Twitter Going Public, Could Mark Most Powerful Word of Mouth Ad Platform Ever

By the end of the week, there's a good chance Twitter will be a publicly traded company on the New York Stock Exchange (NYSE). Twitter's bigwigs are targeting Thursday, and barring any surprises, it will go down as the biggest tech IPO since Facebook, making several people very wealthy over night. However, it's what happens to Twitter after going public that's of interest here.

Twitter recently overtook Facebook as the most popular social network among teens in terms of which one has a bigger influence on buying habits and trends. That's not to say Facebook is losing users -- it's not -- but teens are definitely adding alternative services to their growing social portfolios, starting with Twitter, a place where unlike Facebook their parents haven't fully adopted just yet.

Twitter

The reason this matters is because teens are a highly desirable demographic for advertisers. There's a piece in The Wall Street Journal that talks about Twitter's huge potential for word-of-mouth advertising. Mix the two together -- teens and word-of-mouth advertising -- and you might have a recipe for big time success.

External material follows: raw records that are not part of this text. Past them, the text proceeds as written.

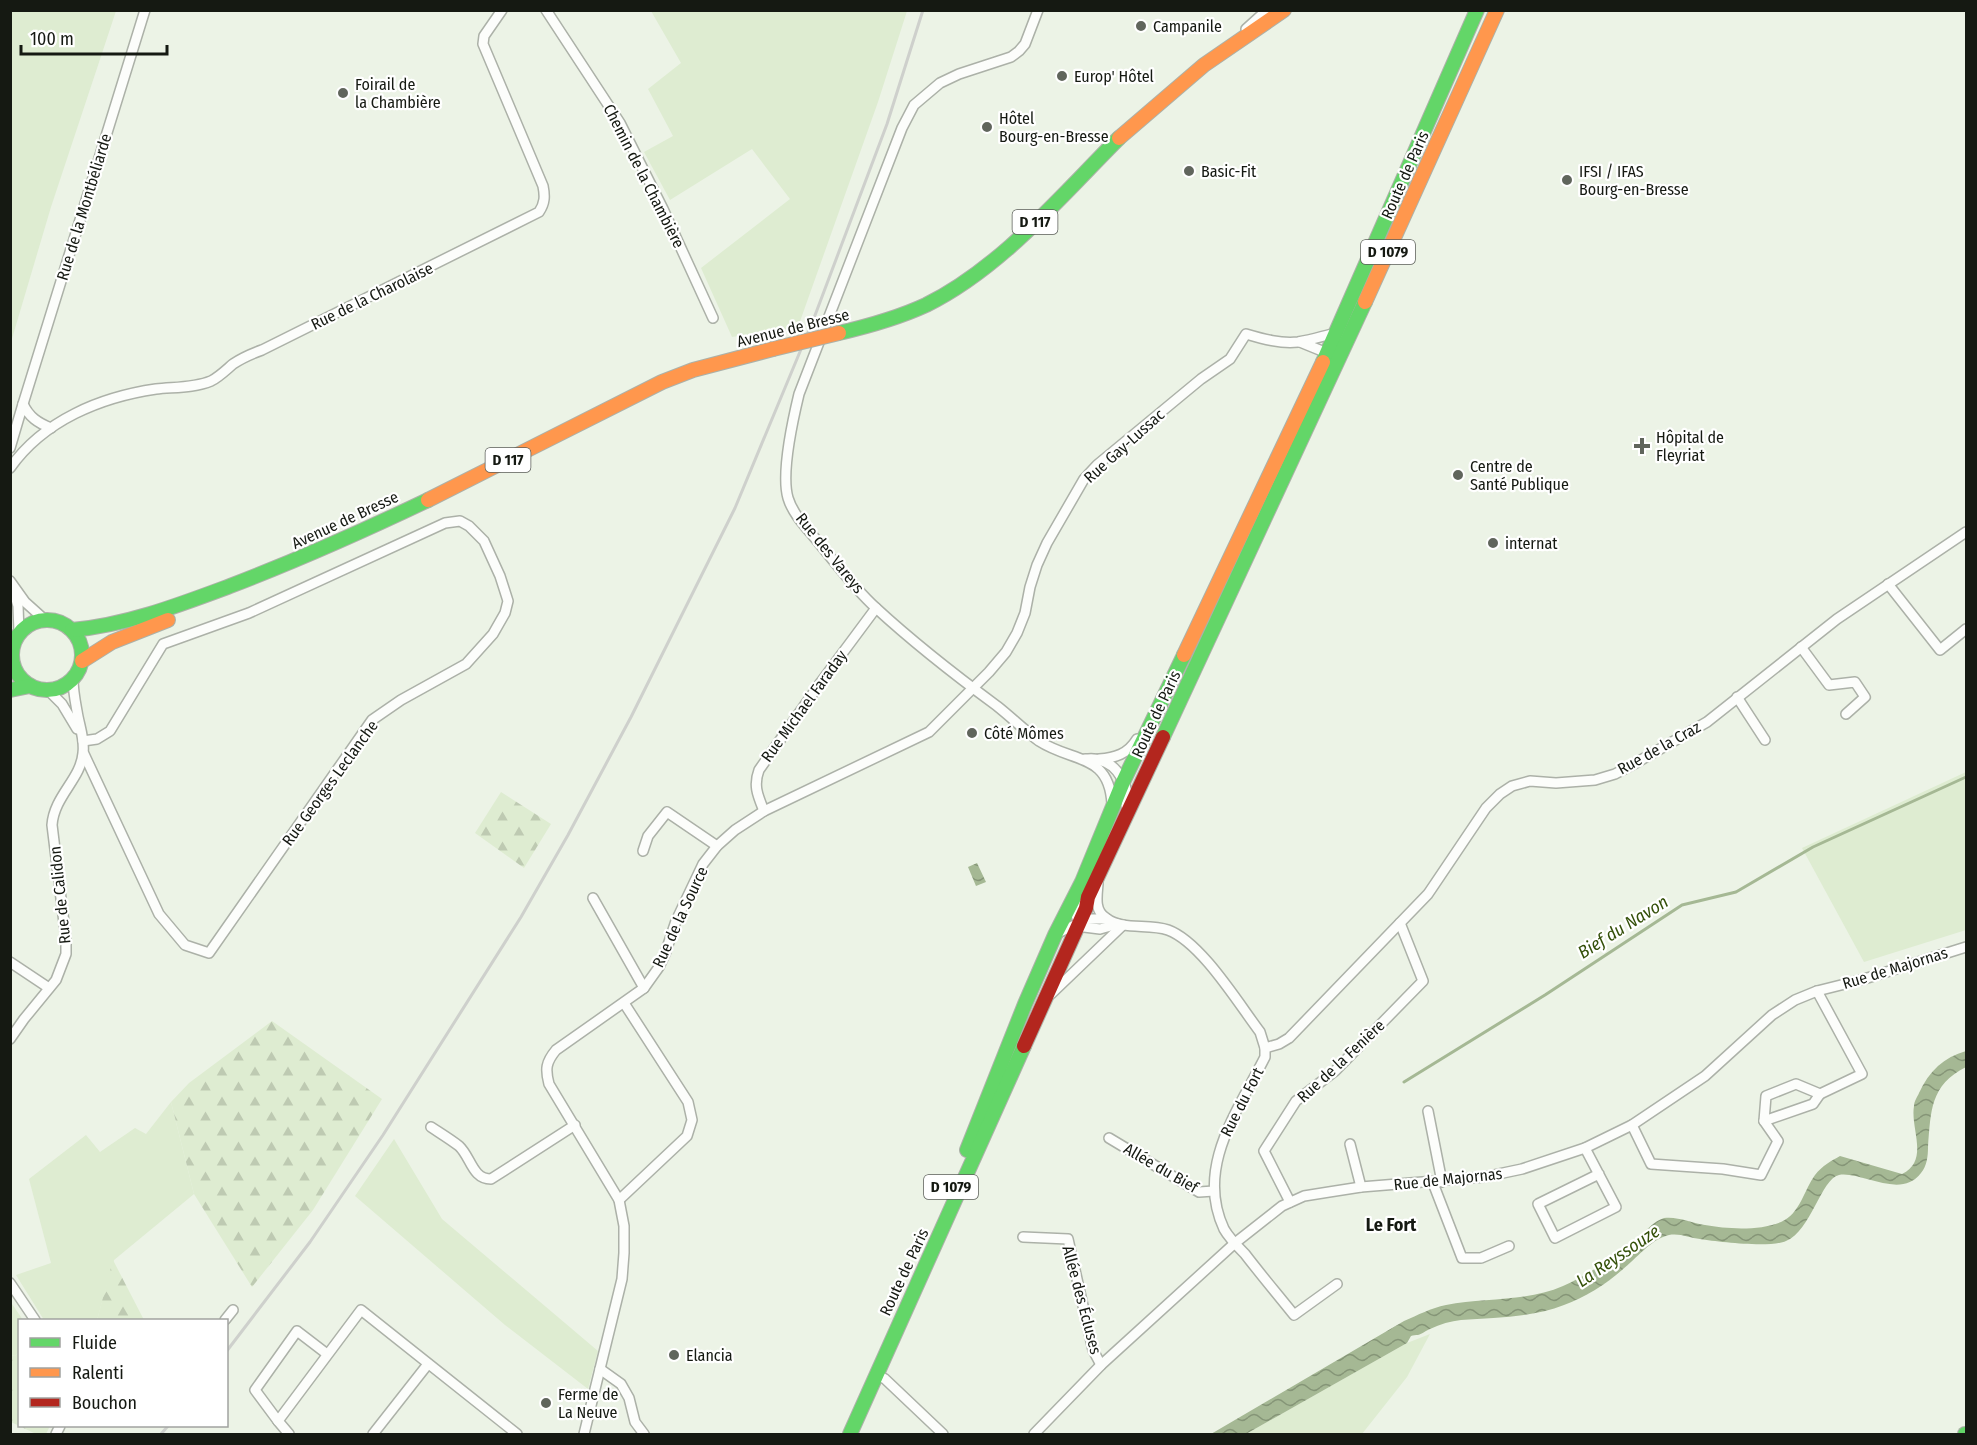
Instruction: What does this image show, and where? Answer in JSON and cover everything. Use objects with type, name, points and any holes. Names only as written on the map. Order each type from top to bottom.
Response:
[{"type":"main road","name":"Avenue de Bresse","points":[[72,630],[84,630],[154,615],[246,581],[359,534],[662,382],[693,370],[912,313],[981,272],[1126,131],[1204,65],[1284,10]]},
{"type":"main road","name":"Route de Paris","points":[[838,1434],[941,1211],[1025,1004],[1055,935],[1082,882],[1123,783],[1327,353],[1477,10]]},
{"type":"main road","name":"Route de Paris","points":[[850,1434],[1100,871],[1347,343],[1497,10]]},
{"type":"main road","name":"Avenue de Bresse","points":[[82,661],[100,648],[120,638],[174,617],[246,581]]},
{"type":"main road","points":[[10,690],[30,686],[48,690],[66,685],[73,679],[82,661],[82,650],[72,630],[55,621],[45,620],[26,626],[19,633],[11,652],[12,661],[22,680],[30,686]]},
{"type":"street","name":"Rue de la Montbéliarde","points":[[10,448],[145,10]]},
{"type":"street","name":"Rue de la Charolaise","points":[[10,468],[51,428],[102,401],[211,381],[244,357],[539,212],[545,196],[543,186],[483,44],[484,36],[502,10]]},
{"type":"street","name":"Chemin de la Chambière","points":[[546,10],[620,123],[713,318]]},
{"type":"street","name":"Rue des Vareys","points":[[1038,10],[1025,44],[1011,57],[940,82],[914,105],[902,128],[799,394],[786,472],[787,495],[791,506],[805,525],[876,608],[1047,746],[1080,758],[1097,767],[1112,779],[1123,783]]},
{"type":"street","points":[[1204,65],[1267,10]]},
{"type":"street","name":"Rue Gay-Lussac","points":[[973,688],[1006,652],[1017,633],[1026,613],[1030,587],[1037,565],[1084,479],[1097,465],[1201,379],[1230,359],[1246,334],[1265,340],[1300,342],[1336,333]]},
{"type":"street","name":"Rue Gay-Lussac","points":[[1300,342],[1327,353]]},
{"type":"street","points":[[22,404],[28,414],[38,423],[51,428]]},
{"type":"street","name":"Rue Georges Leclanche","points":[[83,741],[97,739],[110,731],[163,644],[249,613],[445,523],[460,521],[469,526],[484,541],[500,576],[508,601],[505,612],[493,634],[466,664],[401,700],[372,720],[209,953],[185,945],[159,914],[84,754]]},
{"type":"street","name":"Rue de la Craz","points":[[1265,1048],[1289,1038],[1428,894],[1486,808],[1500,794],[1512,786],[1530,781],[1577,782],[1615,774],[1707,722],[1837,619],[1966,532]]},
{"type":"street","points":[[10,581],[25,602],[45,620]]},
{"type":"street","points":[[10,581],[18,606],[19,633]]},
{"type":"street","points":[[1888,584],[1940,650],[1966,629]]},
{"type":"street","name":"Rue Michael Faraday","points":[[764,811],[755,788],[759,770],[876,608]]},
{"type":"street","points":[[1801,647],[1829,685],[1855,682],[1865,697],[1846,714]]},
{"type":"street","name":"Rue de Calidon","points":[[10,1039],[56,980],[66,954],[52,825],[53,814],[84,754],[73,679]]},
{"type":"street","name":"Rue de la Source","points":[[584,1434],[622,1279],[624,1226],[619,1200],[549,1084],[546,1071],[548,1060],[556,1050],[644,988],[659,967],[676,921],[703,864],[717,846],[735,830],[764,811],[929,732],[973,688]]},
{"type":"street","name":"Rue de Calidon","points":[[48,690],[62,704],[83,741]]},
{"type":"street","points":[[1737,698],[1766,740]]},
{"type":"street","name":"Rue des Vareys","points":[[1080,758],[1099,759],[1119,756],[1129,750],[1163,699]]},
{"type":"street","points":[[1099,759],[1112,767],[1123,783],[1128,796],[1123,823]]},
{"type":"street","points":[[1103,773],[1110,787],[1113,810]]},
{"type":"street","points":[[1123,783],[1145,776]]},
{"type":"street","points":[[643,851],[648,836],[667,812],[717,846]]},
{"type":"street","points":[[1100,871],[1098,907],[1107,919]]},
{"type":"street","points":[[1079,922],[1075,909],[1082,882]]},
{"type":"street","points":[[593,898],[644,988]]},
{"type":"street","points":[[1055,935],[1087,919],[1107,919]]},
{"type":"street","name":"Rue du Fort","points":[[1107,919],[1120,925]]},
{"type":"street","name":"Rue du Fort","points":[[1079,922],[1090,929],[1120,925],[1154,926],[1170,930],[1183,937],[1198,950],[1260,1032],[1265,1057],[1224,1136],[1215,1164],[1218,1210],[1225,1230],[1294,1315],[1337,1284]]},
{"type":"street","name":"Rue de la Fenière","points":[[1290,1202],[1264,1151],[1296,1101],[1335,1071],[1423,981],[1400,923]]},
{"type":"street","points":[[1044,1001],[1120,925]]},
{"type":"street","name":"Rue de Majornas","points":[[1035,1434],[1101,1365],[1235,1243],[1258,1223],[1290,1202],[1304,1196],[1362,1187],[1484,1177],[1522,1169],[1585,1148],[1632,1125],[1705,1076],[1772,1015],[1795,1000],[1817,991],[1861,980],[1966,947]]},
{"type":"street","points":[[10,962],[49,988]]},
{"type":"street","points":[[1764,1121],[1813,1104],[1820,1094],[1862,1074],[1817,991]]},
{"type":"street","points":[[619,1200],[687,1136],[692,1120],[688,1102],[624,1003]]},
{"type":"street","points":[[1632,1125],[1651,1164],[1723,1169],[1761,1175],[1778,1141],[1764,1121],[1766,1096],[1796,1084],[1820,1094]]},
{"type":"street","points":[[1428,1111],[1437,1182],[1462,1258],[1481,1258],[1509,1246]]},
{"type":"street","points":[[431,1127],[461,1148],[478,1175],[491,1179],[575,1125]]},
{"type":"street","name":"Allée du Bief","points":[[1109,1138],[1199,1192],[1215,1191]]},
{"type":"street","points":[[1350,1144],[1362,1187]]},
{"type":"street","points":[[1585,1148],[1599,1174],[1616,1207],[1555,1239],[1538,1204],[1599,1174]]},
{"type":"street","name":"Allée des Écluses","points":[[1023,1237],[1068,1239],[1093,1350],[1101,1365]]},
{"type":"street","points":[[10,1283],[34,1319]]},
{"type":"street","points":[[226,1319],[233,1310]]},
{"type":"street","points":[[278,1420],[361,1310],[517,1434]]},
{"type":"street","points":[[289,1434],[255,1390],[297,1331],[327,1354]]},
{"type":"street","points":[[373,1434],[428,1364]]},
{"type":"street","points":[[600,1368],[621,1384],[629,1398],[635,1422],[644,1434]]},
{"type":"street","points":[[876,1374],[885,1379],[943,1434]]},
{"type":"green space","points":[[11,10],[116,11],[51,207],[11,342]]},
{"type":"green space","points":[[651,11],[907,11],[878,102],[798,327],[732,337],[701,268],[790,199],[752,149],[670,200],[644,152],[673,136],[648,89],[681,63]]},
{"type":"green space","points":[[1966,772],[1966,930],[1864,962],[1802,848]]},
{"type":"green space","points":[[501,792],[551,824],[524,868],[475,833]]},
{"type":"green space","points":[[272,1021],[382,1099],[313,1210],[252,1287],[194,1194],[171,1102],[189,1083]]},
{"type":"green space","points":[[171,1102],[194,1194],[114,1260],[97,1319],[43,1319],[16,1275],[51,1263],[29,1179],[86,1135],[100,1152],[135,1128],[146,1134]]},
{"type":"green space","points":[[394,1139],[442,1219],[598,1351],[588,1389],[505,1325],[355,1196]]},
{"type":"green space","points":[[113,1260],[143,1319],[97,1319]]},
{"type":"green space","points":[[10,1301],[22,1319],[18,1319],[18,1353],[15,1356],[11,1355]]},
{"type":"green space","points":[[1430,1334],[1407,1377],[1362,1434],[1246,1434],[1407,1343]]},
{"type":"green space","points":[[18,1353],[18,1425],[11,1422],[11,1355],[15,1356]]},
{"type":"green space","points":[[21,1427],[50,1427],[46,1434],[36,1434]]},
{"type":"water","points":[[977,863],[986,882],[976,886],[968,867]]},
{"type":"water","name":"La Reyssouze","points":[[1966,1051],[1966,1067],[1945,1082],[1935,1100],[1930,1122],[1926,1164],[1913,1181],[1892,1184],[1839,1175],[1827,1186],[1809,1217],[1795,1235],[1778,1243],[1731,1243],[1677,1235],[1662,1237],[1609,1280],[1572,1302],[1539,1312],[1446,1323],[1411,1336],[1407,1343],[1246,1434],[1211,1434],[1404,1321],[1446,1305],[1535,1295],[1563,1286],[1602,1264],[1660,1219],[1674,1218],[1733,1228],[1763,1227],[1781,1222],[1797,1208],[1818,1172],[1840,1156],[1902,1174],[1915,1161],[1917,1152],[1913,1115],[1915,1100],[1938,1066]]},
{"type":"waterway","name":"Bief du Navon","points":[[1404,1082],[1545,995],[1682,905],[1736,892],[1813,847],[1966,777]]},
{"type":"railway","points":[[228,1349],[310,1242],[383,1135],[521,917],[631,717],[735,508],[814,318],[887,124],[923,10]]},
{"type":"railway","points":[[161,1434],[167,1427]]},
{"type":"traffic: fast","points":[[1323,362],[1477,10]]},
{"type":"traffic: fast","points":[[839,333],[915,310],[953,290],[1005,251],[1052,207],[1119,138]]},
{"type":"traffic: fast","points":[[1163,737],[1365,302]]},
{"type":"traffic: fast","points":[[72,630],[113,624],[192,600],[305,556],[428,500]]},
{"type":"traffic: fast","points":[[47,620],[60,623],[72,630],[79,642],[82,655],[79,668],[72,680],[60,687],[47,690],[34,687],[22,680],[15,668],[12,655],[15,642],[22,630],[34,623],[47,620]]},
{"type":"traffic: fast","points":[[967,1150],[1055,935],[1082,882],[1123,782],[1184,655]]},
{"type":"traffic: fast","points":[[10,690],[30,686]]},
{"type":"traffic: fast","points":[[850,1434],[1024,1046]]},
{"type":"traffic: slow","points":[[1119,138],[1204,65],[1284,10]]},
{"type":"traffic: slow","points":[[1365,302],[1497,10]]},
{"type":"traffic: slow","points":[[773,349],[839,333]]},
{"type":"traffic: slow","points":[[428,500],[662,382],[693,370],[773,349]]},
{"type":"traffic: slow","points":[[1184,655],[1323,362]]},
{"type":"traffic: slow","points":[[82,661],[112,642],[168,620]]},
{"type":"traffic: jam","points":[[1024,1046],[1086,908],[1088,897],[1163,737]]},
{"type":"place","name":"Campanile","points":[[1141,26]]},
{"type":"place","name":"Europ' Hôtel","points":[[1062,76]]},
{"type":"place","name":"Foirail de la Chambière","points":[[343,93]]},
{"type":"place","name":"Hôtel Bourg-en-Bresse","points":[[987,127]]},
{"type":"place","name":"Basic-Fit","points":[[1189,171]]},
{"type":"place","name":"IFSI / IFAS Bourg-en-Bresse","points":[[1567,180]]},
{"type":"place","name":"Hôpital de Fleyriat","points":[[1642,446]]},
{"type":"place","name":"Centre de Santé Publique","points":[[1458,475]]},
{"type":"place","name":"internat","points":[[1493,543]]},
{"type":"place","name":"Côté Mômes","points":[[972,733]]},
{"type":"place","name":"Elancia","points":[[674,1355]]},
{"type":"place","name":"Ferme de La Neuve","points":[[546,1403]]},
{"type":"district","name":"Le Fort","points":[[1391,1225]]}]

Twitter will change in the coming months as the suits in charge figure out how best to monetize the service's 230 million users. That number seems small compared to Facebook's more than 1.1 billion users, but Twitter's advantage is that a lot of its tweets are topical and happening in real-time. You have sports stars sending out tweets from locker rooms and pop singers sending out 140-character messages immediately following a performance, not to mention all the tweets from fans during the actual show. Advertisers can tap into this unique characteristic of Twitter and target users based on what's trending at any given moment. Maybe as you're tweeting about the Red Sox having just won the World Series, an apparel company posts an ad for celebratory gear. It's just one example of many.